Moreover, Saudi Arabia, in particular, and UAE are not normal countries, either liberal democratic or even moderately authoritarian allies. The Kingdom earned a rating of just seven out of 100 by Freedom House, making it one of the world’s baker’s dozen most repressive nations and territories, dwelling in the human rights cellar along with Equatorial Guinea, North Korea, Eritrea, Turkmenistan, and Tajikistan. Riyadh is much worse than Russia, at least prior to that latter’s internal crackdown to suppress any antiwar dissent, which made the latter much more like the KSA.

Those celebrating MbS’s recent social liberalization are merely highlighting how until recently the Kingdom was a true totalitarian state, in some ways more absolute than Mao Zedong’s China and Kim Il-sung’s North Korea. Thankfully, those who face prison for dissent now can attend a movie before being locked up! Alas, a free society that does not make.”

“Riyadh is, despite Drezner’s claim, a more malign actor internationally than Russia. The royal regime’s alleged friendship with America never meant respecting America’s interests. Especially once MbS took effective control of the government. The regime tolerated substantial financial public support for al‐Qaeda until the group attacked the royals. Saudi Arabia also kidnapped a head of government (Lebanon), blockaded and made plans to invade another friendly state (Qatar), used money and troops to enforce brutal dictatorships (Bahrain, Egypt), and subsidized jihadist forces (Libya, Syria).

Worst was the invasion of Yemen. To reinstate a pliable regime in its desperately poor neighbor, Riyadh and Abu Dhabi joined in a “coalition,” hiring countries dependent on their financial largesse, such as Sudan, which deployed ground forces in the conflict. Total deaths are estimated at roughly 400,000, 60 percent of them young children, who are particularly vulnerable to disease and malnutrition. Human rights group report that coalition activity, both air attacks and de facto blockade, is responsible for the vast majority of civilian deaths.”

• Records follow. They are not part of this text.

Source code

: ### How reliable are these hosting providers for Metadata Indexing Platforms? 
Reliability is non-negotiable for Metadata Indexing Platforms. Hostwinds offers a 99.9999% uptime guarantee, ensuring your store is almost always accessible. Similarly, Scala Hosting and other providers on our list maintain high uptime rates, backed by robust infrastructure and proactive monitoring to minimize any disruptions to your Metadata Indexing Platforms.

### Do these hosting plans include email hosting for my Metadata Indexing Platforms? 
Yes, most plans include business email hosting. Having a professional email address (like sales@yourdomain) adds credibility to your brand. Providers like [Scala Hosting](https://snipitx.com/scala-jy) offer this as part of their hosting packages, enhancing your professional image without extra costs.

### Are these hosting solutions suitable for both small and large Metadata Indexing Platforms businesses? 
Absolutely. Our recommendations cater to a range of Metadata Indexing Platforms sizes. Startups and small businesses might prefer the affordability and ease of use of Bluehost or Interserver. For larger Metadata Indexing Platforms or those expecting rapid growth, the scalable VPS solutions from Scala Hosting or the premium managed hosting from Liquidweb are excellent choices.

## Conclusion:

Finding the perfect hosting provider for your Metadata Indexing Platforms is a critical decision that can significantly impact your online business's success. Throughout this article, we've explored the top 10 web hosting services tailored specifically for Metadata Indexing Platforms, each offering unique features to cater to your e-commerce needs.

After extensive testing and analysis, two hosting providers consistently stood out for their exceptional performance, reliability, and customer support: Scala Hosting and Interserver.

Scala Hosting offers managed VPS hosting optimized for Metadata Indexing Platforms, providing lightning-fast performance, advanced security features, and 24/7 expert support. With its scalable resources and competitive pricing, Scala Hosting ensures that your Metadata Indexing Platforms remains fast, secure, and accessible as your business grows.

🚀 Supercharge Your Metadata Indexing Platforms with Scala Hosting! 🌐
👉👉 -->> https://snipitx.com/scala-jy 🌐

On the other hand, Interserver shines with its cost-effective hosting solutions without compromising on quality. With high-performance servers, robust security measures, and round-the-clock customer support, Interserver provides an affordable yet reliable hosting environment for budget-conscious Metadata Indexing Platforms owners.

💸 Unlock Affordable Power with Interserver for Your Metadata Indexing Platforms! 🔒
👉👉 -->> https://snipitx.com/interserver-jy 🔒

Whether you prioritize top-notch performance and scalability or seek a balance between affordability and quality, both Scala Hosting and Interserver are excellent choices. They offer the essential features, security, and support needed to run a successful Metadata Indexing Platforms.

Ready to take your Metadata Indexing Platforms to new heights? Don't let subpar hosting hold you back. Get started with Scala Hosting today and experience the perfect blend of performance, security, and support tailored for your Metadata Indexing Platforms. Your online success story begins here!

“In short, rewarding Saudi Arabia to further punish Russia would be a bad trade‐off, for moral as well as practical reasons. Especially since the Saudis likely would undercut any promises to increase production — cheating by OPEC members always has been systemic and endemic. Nor would increasing the flow of Mideast oil necessarily significantly intensify pressure on Russia or affect Moscow’s behavior. US economic sanctions have rarely forced regimes to act against what they viewed as fundamental political interests. The costs of such a policy would be substantial and real. The benefits would be speculative at most.

The better strategy would be for the administration to demonstrate that US officials will no longer be docile retainers for the Saudi and Emirati royals. For instance, the administration should stop helping them slaughter their poor neighbors. The US sold the aircraft, for a time refueled them, and still services the planes, supplies the munitions, and provides the intelligence. Washington should effectively ground the royal fleets by ending support services and weapons resupply. That would encourage the Saudi king to take the president’s next call.

Moreover, the administration should indicate that the well‐armed Gulf regimes are vulnerable to attack mostly because they lack domestic political legitimacy — who wants to die defending Crown Prince “Slice n’ Dice” so can he murder another critic or build another palace? US military personnel should not be treated as mercenary bodyguards, the equivalent of the civilian expatriate labor used to do most of the “dirty work” in those societies. It is past time for the Saudis and Emiratis to earn their people’s support. The KSA’s uncertainty about America’s continuing military commitment already has spurred the regime’s talks with Iran, which could ease the region’s dangerous Sunni‐Shia split. Ultimately Riyadh and Abu Dhabi should take over responsibility for their security.”

“Foreign policy sometimes requires difficult compromises. Thankfully, the Cold War is over. Russia is far less dangerous than the Soviet Union; today’s united Europe is far more able to contain Moscow than yesterday’s Western Europe. If Washington officials are going to confront Russia over domestic oppression and foreign aggression, they cannot excuse Saudi Arabia for the same.”